Material for the task Start Marker

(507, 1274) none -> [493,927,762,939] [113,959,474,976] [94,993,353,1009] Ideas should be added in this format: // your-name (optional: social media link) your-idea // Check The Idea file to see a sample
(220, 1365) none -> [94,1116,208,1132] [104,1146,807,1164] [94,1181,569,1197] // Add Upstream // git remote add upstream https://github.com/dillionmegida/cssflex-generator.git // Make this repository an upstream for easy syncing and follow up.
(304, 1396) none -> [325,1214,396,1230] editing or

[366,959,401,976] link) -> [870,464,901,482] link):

Material for the task End Marker
Material for the task Start Marker

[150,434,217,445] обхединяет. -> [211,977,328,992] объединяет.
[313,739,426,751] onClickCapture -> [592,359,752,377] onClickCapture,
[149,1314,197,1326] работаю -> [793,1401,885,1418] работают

Material for the task End Marker

→ Task prompt
In the entries above, find the line holding "(220, 1365) none" and the line holding "[366,959,401,976] link) ->", then retype exactly those two lines and every line between them, and nothing else.

→ Response for this exercise
(220, 1365) none -> [94,1116,208,1132] [104,1146,807,1164] [94,1181,569,1197] // Add Upstream // git remote add upstream https://github.com/dillionmegida/cssflex-generator.git // Make this repository an upstream for easy syncing and follow up.
(304, 1396) none -> [325,1214,396,1230] editing or

[366,959,401,976] link) -> [870,464,901,482] link):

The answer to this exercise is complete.